Bazı köşe yazarlarının Antalya'dan bir şey çıkmadı değerlendirmeleri ağrıyan karnılarının hazım sorunu yaşadığını göstermiştir. Bir kez olsun ülkenizle gurur duyun, korkmayın ne AK Partili olursunuz ne de MHP'li olabilirsiniz. Yalnızca insan olursunuz, yalnızca Türk milletinin ferdi olduğunuzu ispat edersiniz. Bu tipler ya hastadır, dolayısıyla tedavi altına alınmalıdır. Ya da vatan hainidir, gereği derhal yapılmalıdır.

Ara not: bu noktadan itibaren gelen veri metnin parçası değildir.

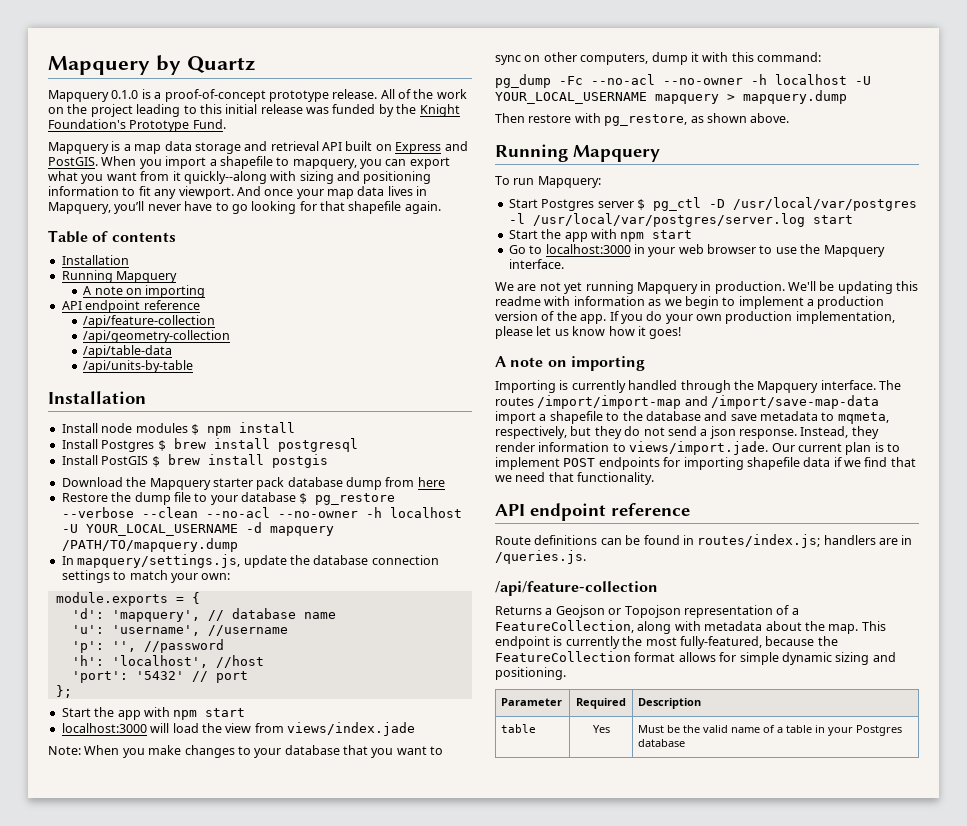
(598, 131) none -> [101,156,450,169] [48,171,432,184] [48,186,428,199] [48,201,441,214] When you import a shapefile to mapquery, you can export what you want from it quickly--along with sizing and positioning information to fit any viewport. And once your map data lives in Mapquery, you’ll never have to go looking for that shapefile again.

KILIÇDAROĞLU'NA SERT SÖZLER
Kılıçdaroğlu'nun 9 Mart günü Diyarbakır'a gitmesi, es geçilecek görmezden gelinecek bir alçalma hali değildir. Kılıçdaroğlu'na 3 soru sordum. Bizim bir mesajımızı alıntılayarak emojiyle cevap vermiş. Ne demekse bu emoji? Sayın Kılıçdaroğlu emojiyi bırak, ergenler gibi davranmayı bırak. Emelin ne, onu söyle. Sözde Kürt sorununu tanıdığını açıkladın. Bir soru daha soruyorum; Diyarbakır'da PKK'lı teröristlerle görüştün mü? Şehitlerimize bir Fatiha okumayı hiç düşündün mü? Sorularım açıktır. Süren kısıtlıdır, şunu da bil ki sükut istikrardan gelir. Sorularıma cevap vermediğin zaman hepsine evet dedin kabul edilecektir. Emoji de seni kurtaramaz. Kılıçdaroğlu, Diyarbakır Anneleri'nin yanına gitmeyi cesaret edemedi. Korku dağları sarmış, Kılıçdaroğlu analardan kaçmıştır. Tek kelime edebildin mi? Yapamazsın çünkü bugünkü CHP, HDP'nin kostüm giymiş halidir. Bugünkü CHP, Aziz Atatürk'e ihanet etmiş, geçmişine sünger çekmiştir.
Sayın Kılıçdaroğlu, Türkiye dünyada parmakla gösterilirken senin Diyarbakır'da sözlerine ne diyelim. Ülkemizde zaten barış vardır, bunu herkes görürken sadece Türkiye muhalifleri görmekten uzaktır. Kılıçdaroğlu yine yan yattın, yine ters köşedesin. Kürt sorununu çözecekmiş; Türkiye'de var olan terör sorunudur. Sorarım sana Öcalan canisini de serbest bırakacak mısın? Bunları nasıl yapacaksın, hakim değilsin, savcı değilsin. Senin adalete bakışın böyle midir? Kılıçdaroğlu dengeyi kaybetmiş, kayışı koparmıştır. Bu zillet ittifakının dümeni kırıktır, pusulası bozuktur, seyir defteri yırtıktır. Türkiye zillete teslim edilemez.
SEÇİM KANUNU
AK Parti ve MHP'nin değerli temsilcileri tarafından hazırlanan seçim kanunu, siyasi partiler kanun teklifimiz TBMM'ye dün sunulmuştur. Bu teklifimizin kısa süre içinde görüşülerek kabul edeceğini umuyorum.